## PROMPT
Show every line of the data where the word "corners" can be found.

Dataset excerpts
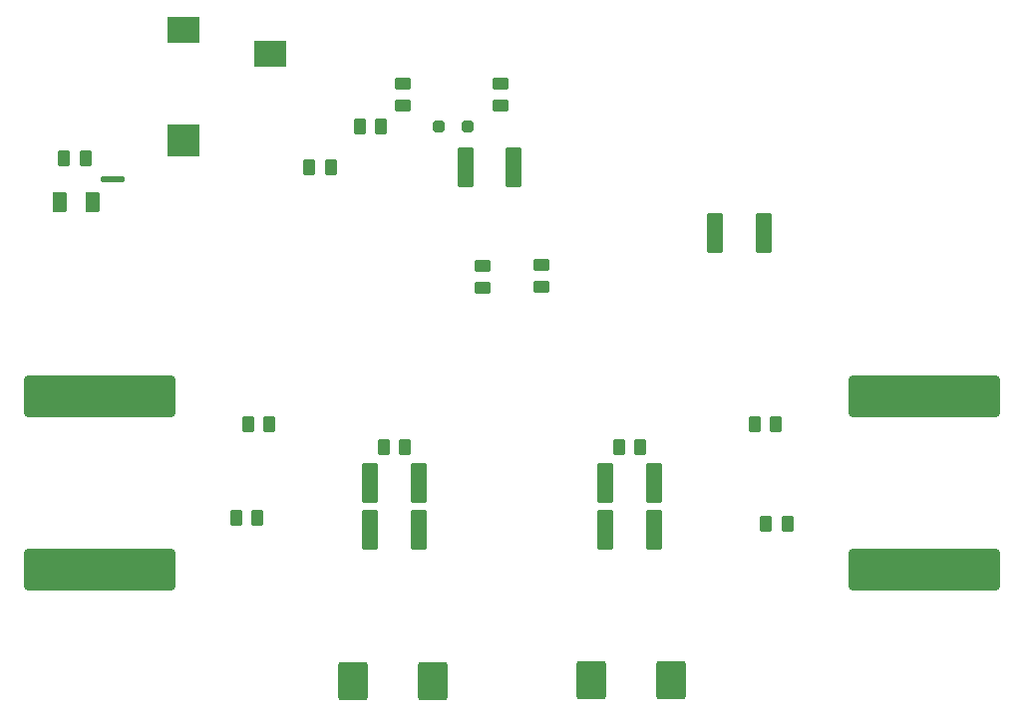
<source format=gtp>
%TF.GenerationSoftware,KiCad,Pcbnew,9.0.0*%
%TF.CreationDate,2025-05-27T01:04:57-04:00*%
%TF.ProjectId,PlasmaTransformer-DualFET,506c6173-6d61-4547-9261-6e73666f726d,rev?*%
%TF.SameCoordinates,Original*%
%TF.FileFunction,Paste,Top*%
%TF.FilePolarity,Positive*%
%FSLAX46Y46*%
G04 Gerber Fmt 4.6, Leading zero omitted, Abs format (unit mm)*
G04 Created by KiCad (PCBNEW 9.0.0) date 2025-05-27 01:04:57*
%MOMM*%
%LPD*%
G01*
G04 APERTURE LIST*
G04 Aperture macros list*
%AMRoundRect*
0 Rectangle with rounded corners*
0 $1 Rounding radius*
0 $2 $3 $4 $5 $6 $7 $8 $9 X,Y pos of 4 corners*
0 Add a 4 corners polygon primitive as box body*
4,1,4,$2,$3,$4,$5,$6,$7,$8,$9,$2,$3,0*
0 Add four circle primitives for the rounded corners*
1,1,$1+$1,$2,$3*
1,1,$1+$1,$4,$5*
1,1,$1+$1,$6,$7*
1,1,$1+$1,$8,$9*
0 Add four rect primitives between the rounded corners*
20,1,$1+$1,$2,$3,$4,$5,0*
20,1,$1+$1,$4,$5,$6,$7,0*
20,1,$1+$1,$6,$7,$8,$9,0*
20,1,$1+$1,$8,$9,$2,$3,0*%
G04 Aperture macros list end*
%ADD10RoundRect,0.250000X-0.262500X-0.450000X0.262500X-0.450000X0.262500X0.450000X-0.262500X0.450000X0*%
%ADD11RoundRect,0.250000X0.262500X0.450000X-0.262500X0.450000X-0.262500X-0.450000X0.262500X-0.450000X0*%
%ADD12RoundRect,0.250000X-0.450000X0.262500X-0.450000X-0.262500X0.450000X-0.262500X0.450000X0.262500X0*%
%ADD13RoundRect,0.250002X6.149998X-1.499998X6.149998X1.499998X-6.149998X1.499998X-6.149998X-1.499998X0*%
%ADD14RoundRect,0.250000X1.000000X-1.400000X1.000000X1.400000X-1.000000X1.400000X-1.000000X-1.400000X0*%
%ADD15RoundRect,0.249999X0.450001X1.450001X-0.450001X1.450001X-0.450001X-1.450001X0.450001X-1.450001X0*%
%ADD16RoundRect,0.249999X-0.450001X-1.450001X0.450001X-1.450001X0.450001X1.450001X-0.450001X1.450001X0*%
%ADD17RoundRect,0.250000X0.375000X0.625000X-0.375000X0.625000X-0.375000X-0.625000X0.375000X-0.625000X0*%
%ADD18RoundRect,0.250002X-6.149998X1.499998X-6.149998X-1.499998X6.149998X-1.499998X6.149998X1.499998X0*%
%ADD19R,2.800000X2.200000*%
%ADD20R,2.800000X2.800000*%
%ADD21RoundRect,0.250000X-0.250000X-0.250000X0.250000X-0.250000X0.250000X0.250000X-0.250000X0.250000X0*%
%ADD22RoundRect,0.250000X0.450000X-0.262500X0.450000X0.262500X-0.450000X0.262500X-0.450000X-0.262500X0*%
%ADD23RoundRect,0.075000X-0.925000X-0.175000X0.925000X-0.175000X0.925000X0.175000X-0.925000X0.175000X0*%
G04 APERTURE END LIST*
D10*
%TO.C,R15*%
X120587500Y-94000000D03*
X122412500Y-94000000D03*
%TD*%
D11*
%TO.C,R14*%
X79412500Y-94000000D03*
X77587500Y-94000000D03*
%TD*%
D10*
%TO.C,R12*%
X76587500Y-102000000D03*
X78412500Y-102000000D03*
%TD*%
%TO.C,R11*%
X89087500Y-96000000D03*
X90912500Y-96000000D03*
%TD*%
%TO.C,R10*%
X109087500Y-96000000D03*
X110912500Y-96000000D03*
%TD*%
D12*
%TO.C,R8*%
X102500000Y-80487500D03*
X102500000Y-82312500D03*
%TD*%
D13*
%TO.C,L3*%
X65000000Y-91650000D03*
X65000000Y-106350000D03*
%TD*%
D14*
%TO.C,D4*%
X93300000Y-115900000D03*
X86500000Y-115900000D03*
%TD*%
D15*
%TO.C,C19*%
X121350000Y-77800000D03*
X117250000Y-77800000D03*
%TD*%
D16*
%TO.C,C10*%
X87950000Y-103000000D03*
X92050000Y-103000000D03*
%TD*%
%TO.C,C9*%
X87950000Y-99000000D03*
X92050000Y-99000000D03*
%TD*%
%TO.C,C8*%
X107950000Y-99000000D03*
X112050000Y-99000000D03*
%TD*%
%TO.C,C7*%
X107950000Y-103000000D03*
X112050000Y-103000000D03*
%TD*%
D17*
%TO.C,D3*%
X64387500Y-75187500D03*
X61587500Y-75187500D03*
%TD*%
D11*
%TO.C,R13*%
X63800000Y-71387500D03*
X61975000Y-71387500D03*
%TD*%
D18*
%TO.C,L2*%
X135000000Y-106350000D03*
X135000000Y-91650000D03*
%TD*%
D14*
%TO.C,D2*%
X106750000Y-115750000D03*
X113550000Y-115750000D03*
%TD*%
D10*
%TO.C,R2*%
X87087500Y-68750000D03*
X88912500Y-68750000D03*
%TD*%
D16*
%TO.C,C11*%
X96050000Y-72200000D03*
X100150000Y-72200000D03*
%TD*%
D12*
%TO.C,R4*%
X99000000Y-65087500D03*
X99000000Y-66912500D03*
%TD*%
D19*
%TO.C,J8*%
X79500000Y-62500000D03*
X72100000Y-60500000D03*
D20*
X72100000Y-69900000D03*
%TD*%
D21*
%TO.C,D1*%
X93750000Y-68750000D03*
X96250000Y-68750000D03*
%TD*%
D22*
%TO.C,R3*%
X90750000Y-66912500D03*
X90750000Y-65087500D03*
%TD*%
D23*
%TO.C,L1*%
X66112500Y-73187500D03*
%TD*%
D10*
%TO.C,R9*%
X82787500Y-72200000D03*
X84612500Y-72200000D03*
%TD*%
D12*
%TO.C,R5*%
X97500000Y-80587500D03*
X97500000Y-82412500D03*
%TD*%
D11*
%TO.C,R7*%
X121587500Y-102500000D03*
X123412500Y-102500000D03*
%TD*%
M02*

</source>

## RESULT OF THIS EXERCISE
0 Rectangle with rounded corners*
0 $2 $3 $4 $5 $6 $7 $8 $9 X,Y pos of 4 corners*
0 Add a 4 corners polygon primitive as box body*
0 Add four circle primitives for the rounded corners*
0 Add four rect primitives between the rounded corners*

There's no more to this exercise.